▸ YOUR TASKS
a) According to the markup obfuscation excerpt, on which platform were the examples created and tested?
b) Print the stretch of the markup obfuscation excerpt from "Slowing down forensics" through "had more payload.".
═══ DOCUMENT SEGMENT ═══
A lot of filter libraries out there claim they can filter markup effectively and are fast and secure at the same time. A vector such as this proves many of them wrong, maybe even the one you are using for your own applications.
Slowing down forensics
Another reason obfuscating markup is important is that code such as this makes forensic work extremely difficult. The example uses entities and encodings on several layers, as well as inside the attributes, and it uses the ability to double-encode depending on the exact attribute type and language running inside the attributes. Before the possible victim can even start any forensic work to determine what this vector's payload did, the victim must learn and understand all the basics in terms of about encoding and obfuscation. We are just working with a short alert(1) in this example, but imagine how the whole construct would look if we had more payload.
Fun
The third and final reason to learn about obfuscating markup is that it is just plain fun. Finding a new way to fool user agents into rendering invalid markup and maybe even executing JavaScript in impossible situations might be another component of making your own applications a bit more secure. Or it may be a way for you to identify an exploit against your customer's Web site. Or perhaps it is just a cool snippet of code you can brag about on Twitter.
By the time you finish reading this chapter, the vector example shown earlier should be almost as readable as plain text, and you should understand all the techniques used in the code in terms of what they do and how they work. Hopefully, this will help you to harden your filter software, sharpen your IDS skills, and help you when you audit your or your customers’ Web sites and applications. In the next section, we will discuss the basic obfuscation techniques, starting with how valid markup is structured and how it is meant to work, and how we can leave the path of using vaild markup still being parsed by the user agents with every step.
Basic markup obfuscation
This section demonstrates basic markup obfuscation (meaning taking what is already there and changing it). We discuss the structure of valid markup so that you will better understand where valid tags are located, and learn how to automate this task to attain results as quickly as possible. The only technical requirements are the targeted browser and an editor for testing the examples—or in the best case a running Web server with PHP to actually use the examples where characters are being generated in a loop.
The examples were created and tested on the Ubuntu 9.10 platform. Following is list of software you require for the full experience:
• An up-to-date Flash player
In addition, here are some Web sites you might want to visit while working through this chapter:
You should also be able to work through the chapter's examples on a Microsoft Windows system, but we cannot guarantee that all the examples and scripts will run fine in all situations. Also, several of the listings shown in the following sections may crash your browser, so make sure that no important tabs or instances of the same browser are open while you play with the snippets.
Structure of valid markup
The structure with which valid markup is built is easy to explain. To illustrate the blueprint of a valid and working HTML tag, we can simply look at an example. Let us take something rather basic to start with, and use a simple link pointing to a harmless HTTP URL.
<a href="http://www.google.com/">Click me</a>
The < introduces the tag and is immediately followed by the tag name, a, which denotes an anchor tag. A space separates the tag name and the first attribute, and next comes the attribute name href followed by =" to introduce the attribute value. After this value, we have "> to close the fist part of the tag. Next is the text Click me, followed by </ indicating that we want to close the tag, then the tag name a, and finally >.
═══ MATERIAL PROVIDED ═══
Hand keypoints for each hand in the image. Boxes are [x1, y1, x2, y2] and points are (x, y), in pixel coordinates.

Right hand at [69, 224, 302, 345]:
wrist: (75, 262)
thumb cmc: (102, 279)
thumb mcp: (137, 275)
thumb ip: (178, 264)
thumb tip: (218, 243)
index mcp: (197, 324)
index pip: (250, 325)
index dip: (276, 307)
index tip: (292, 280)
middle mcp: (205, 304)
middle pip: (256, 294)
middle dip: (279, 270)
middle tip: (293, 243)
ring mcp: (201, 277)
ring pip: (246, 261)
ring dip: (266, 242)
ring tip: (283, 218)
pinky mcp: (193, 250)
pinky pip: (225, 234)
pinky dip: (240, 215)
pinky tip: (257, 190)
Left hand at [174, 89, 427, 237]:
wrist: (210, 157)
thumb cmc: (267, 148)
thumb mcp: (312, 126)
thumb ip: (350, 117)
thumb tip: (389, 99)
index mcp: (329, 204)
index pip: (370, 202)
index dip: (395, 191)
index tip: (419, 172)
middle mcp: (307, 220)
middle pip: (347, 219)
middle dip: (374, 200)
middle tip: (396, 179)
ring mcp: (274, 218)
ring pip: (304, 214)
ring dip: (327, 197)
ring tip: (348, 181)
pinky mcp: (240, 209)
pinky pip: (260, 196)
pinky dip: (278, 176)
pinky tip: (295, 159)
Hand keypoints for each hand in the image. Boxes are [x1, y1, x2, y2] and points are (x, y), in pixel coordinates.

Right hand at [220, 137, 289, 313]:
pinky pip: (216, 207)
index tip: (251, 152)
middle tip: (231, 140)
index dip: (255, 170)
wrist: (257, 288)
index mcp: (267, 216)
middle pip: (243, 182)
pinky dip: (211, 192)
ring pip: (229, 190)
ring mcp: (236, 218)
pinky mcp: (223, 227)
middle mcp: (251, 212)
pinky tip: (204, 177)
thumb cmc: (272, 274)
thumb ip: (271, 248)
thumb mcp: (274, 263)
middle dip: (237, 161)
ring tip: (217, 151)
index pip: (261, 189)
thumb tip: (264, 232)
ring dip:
═══
▸ ANSWERS FOR THIS EXERCISE
a) Ubuntu 9.10

b)
Slowing down forensics
Another reason obfuscating markup is important is that code such as this makes forensic work extremely difficult. The example uses entities and encodings on several layers, as well as inside the attributes, and it uses the ability to double-encode depending on the exact attribute type and language running inside the attributes. Before the possible victim can even start any forensic work to determine what this vector's payload did, the victim must learn and understand all the basics in terms of about encoding and obfuscation. We are just working with a short alert(1) in this example, but imagine how the whole construct would look if we had more payload.